ISLAMABAD, April 24: The inevitable has happened and a severe energy crisis involving shortages of oil, gas and electricity has hit the nation as authorities struggle to resolve the chronic circular debt problem.
According to officials, electricity shortfall has exceeded 6,000MW, resulting in more than 12 hours of countrywide loadshedding while stocks of petroleum products are drying out in parts of Punjab, Azad Kashmir and Gilgit-Baltistan.
And officials are apprehending closure of oil and gas producing fields mainly because of a decision by the refining sector to reduce oil and gas offtake from the largest producer, the state-run Oil and Gas Development Company Limited (OGDCL).
“Refineries have reduced overall throughput and have refused to uplift local crude. This is snowballing into a big crisis,” said a senior official.
The power sector consumes around 700,000 tons of furnace oil a month, about 400,000 tons of this comes from imports. The refineries’ reluctance to uplift domestic crude could affect fuel supplies of about 300,000 tons, almost half of the power sector’s requirement.
That could aggravate the electricity shortfall because of an expected drop in oil and gas production and subsequent curtailed supplies for power generation. The closure of producing fields could cause damage to petroleum installations, the officials said.
“The situation is very severe and is going to cripple the economy,” one official said.
“Ministries of finance and water and power should take the matter seriously and reverse the situation,” the official said, adding that the petroleum ministry had appealed to the finance ministry to release at least Rs70 billion immediately to bring the situation under control.
Another official told Dawn that the ministries of petroleum and natural resources and finance remained engaged with oil refineries on Sunday to persuade them to return to full production, restore supplies to PSO and postpone their decision to further reduce their output.
Gauging the severity of the crisis, an appeal for immediate intervention was made to President Asif Ali Zardari on Sunday evening. He has called an emergency meeting of all stakeholders – ministries of finance, water and power and petroleum, heads of public sector oil, gas and power companies, refining industry and oil marketing companies on Monday to rectify the situation.
Officials said that receivables of the largest fuel supplier — the Pakistan State Oil — crossed Rs185 billion on Sunday as power companies failed to make payments. Its payables, mainly to refineries, also surpassed Rs120 billion.

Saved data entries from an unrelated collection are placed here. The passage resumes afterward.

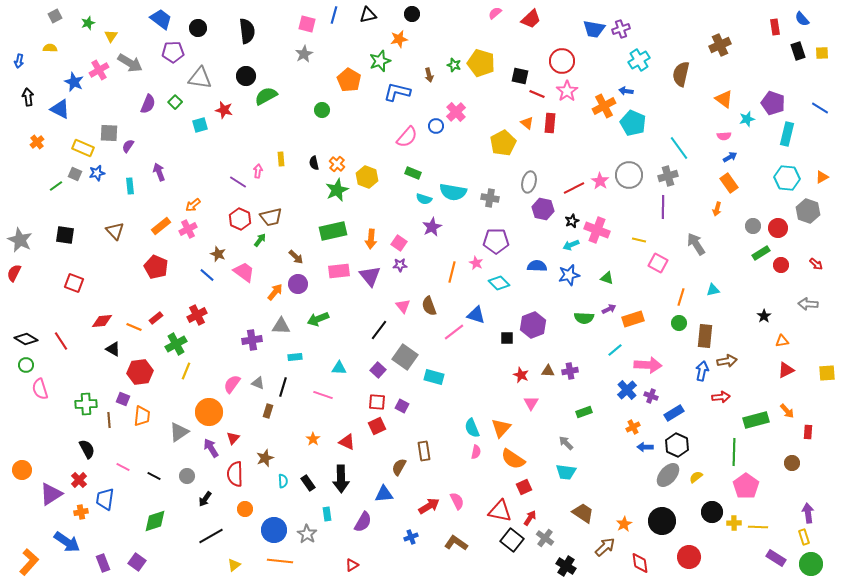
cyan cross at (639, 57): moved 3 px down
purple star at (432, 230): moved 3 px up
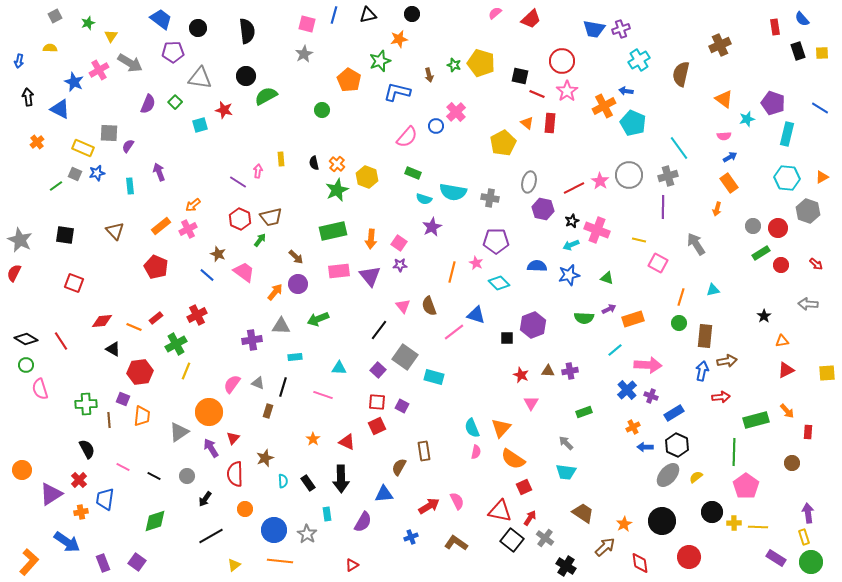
green circle at (811, 564): moved 2 px up
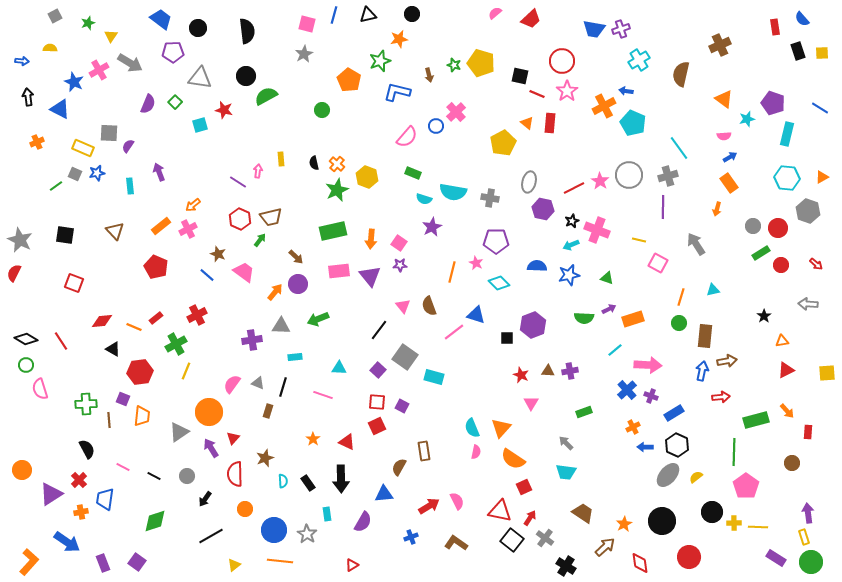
blue arrow at (19, 61): moved 3 px right; rotated 96 degrees counterclockwise
orange cross at (37, 142): rotated 16 degrees clockwise
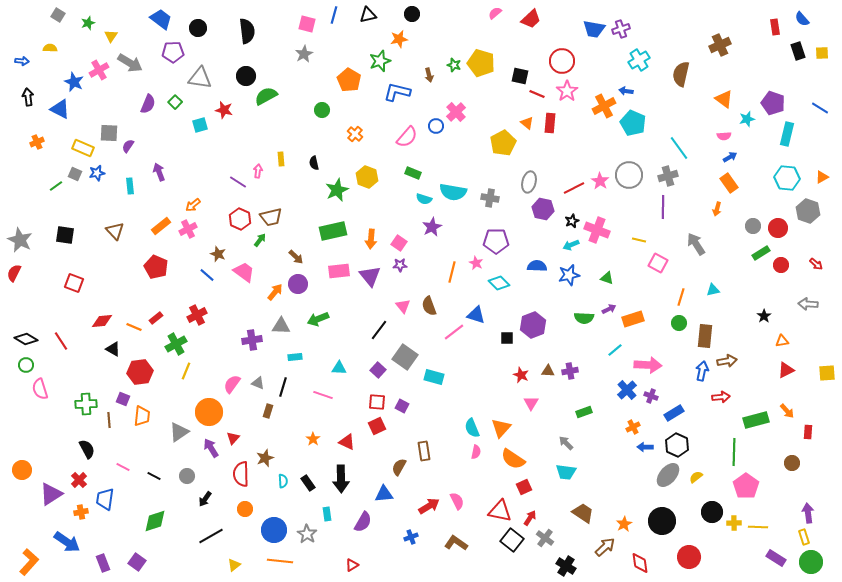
gray square at (55, 16): moved 3 px right, 1 px up; rotated 32 degrees counterclockwise
orange cross at (337, 164): moved 18 px right, 30 px up
red semicircle at (235, 474): moved 6 px right
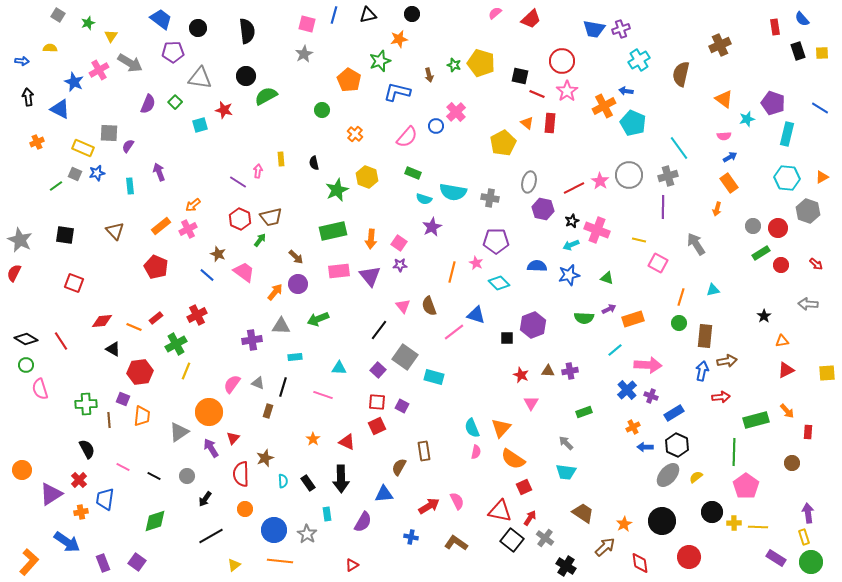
blue cross at (411, 537): rotated 32 degrees clockwise
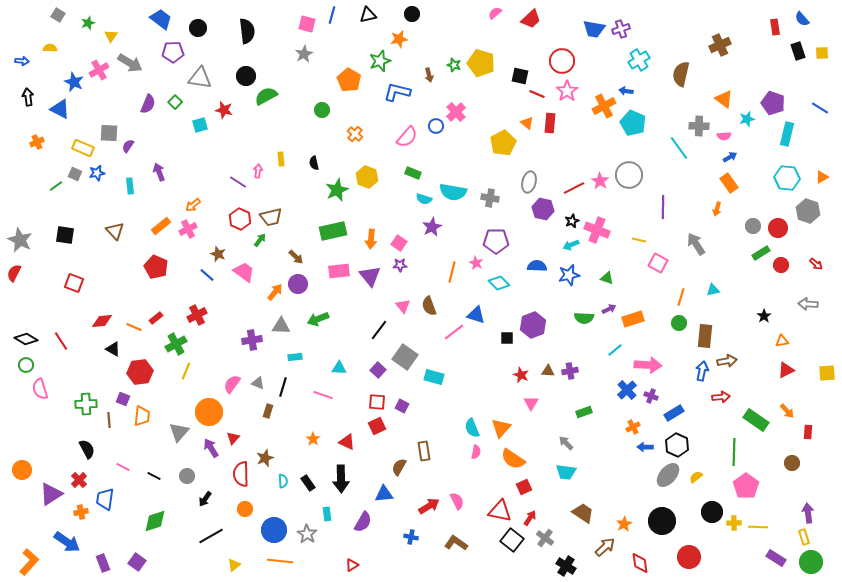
blue line at (334, 15): moved 2 px left
gray cross at (668, 176): moved 31 px right, 50 px up; rotated 18 degrees clockwise
green rectangle at (756, 420): rotated 50 degrees clockwise
gray triangle at (179, 432): rotated 15 degrees counterclockwise
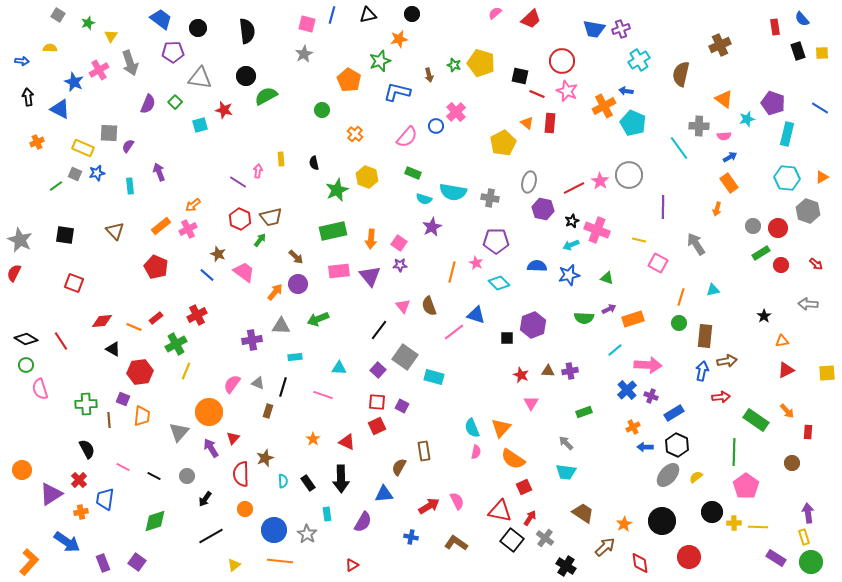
gray arrow at (130, 63): rotated 40 degrees clockwise
pink star at (567, 91): rotated 15 degrees counterclockwise
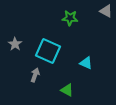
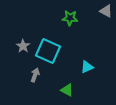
gray star: moved 8 px right, 2 px down
cyan triangle: moved 1 px right, 4 px down; rotated 48 degrees counterclockwise
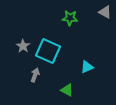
gray triangle: moved 1 px left, 1 px down
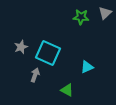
gray triangle: moved 1 px down; rotated 48 degrees clockwise
green star: moved 11 px right, 1 px up
gray star: moved 2 px left, 1 px down; rotated 16 degrees clockwise
cyan square: moved 2 px down
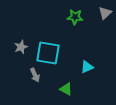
green star: moved 6 px left
cyan square: rotated 15 degrees counterclockwise
gray arrow: rotated 136 degrees clockwise
green triangle: moved 1 px left, 1 px up
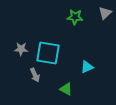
gray star: moved 2 px down; rotated 24 degrees clockwise
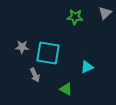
gray star: moved 1 px right, 2 px up
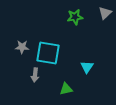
green star: rotated 14 degrees counterclockwise
cyan triangle: rotated 32 degrees counterclockwise
gray arrow: rotated 32 degrees clockwise
green triangle: rotated 40 degrees counterclockwise
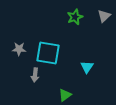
gray triangle: moved 1 px left, 3 px down
green star: rotated 14 degrees counterclockwise
gray star: moved 3 px left, 2 px down
green triangle: moved 1 px left, 6 px down; rotated 24 degrees counterclockwise
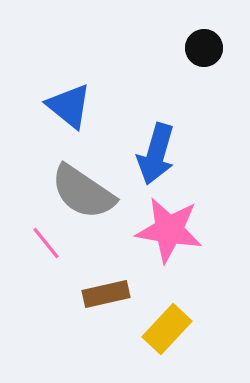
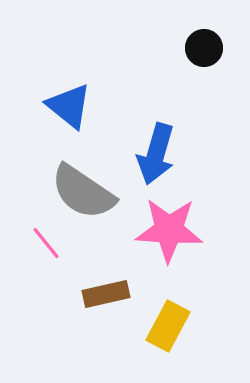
pink star: rotated 6 degrees counterclockwise
yellow rectangle: moved 1 px right, 3 px up; rotated 15 degrees counterclockwise
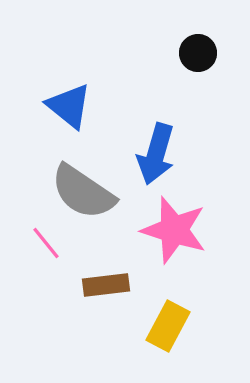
black circle: moved 6 px left, 5 px down
pink star: moved 5 px right; rotated 14 degrees clockwise
brown rectangle: moved 9 px up; rotated 6 degrees clockwise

The receivables of the largest gas producer — OGDCL — crossed Rs150 billion on Sunday. Because of non-payment, National Refinery, Byco and Attock Refinery have stopped supplies to PSO while Parco and Pakistan Refinery are providing partial supplies. On top of that, Attock Refinery has been issuing notices to cut 10,000 barrels of domestic crude oil offtake from OGDCL, which normally provides about 42,000 barrels to ARL. As a consequence, PSO has slowed down fuel supplies to Wapda and independent power producers.
The problem is that ARL is the major supplier of almost all petroleum products for most of the northern areas. Officials fear that gas production from Chanda, Mela and Nashpa fields could also stop as ARL curtails offtake from OGDCL and cause an additional gas shortfall of about 50 mmcfd. He said the production from Gurgury and Makori fields in Khyber Pakhtunkhwa could also be affected. Since these fields are operated by Hungarian MOL their production may continue for some time.
Officials said the country still had 22 days coverage of furnace oil requirement, 22 days of diesel and 12 days of petrol but most of these stocks were in the southern areas — Karachi to Multan — and hence these could not be immediately moved to the northern region normally fed by ARL.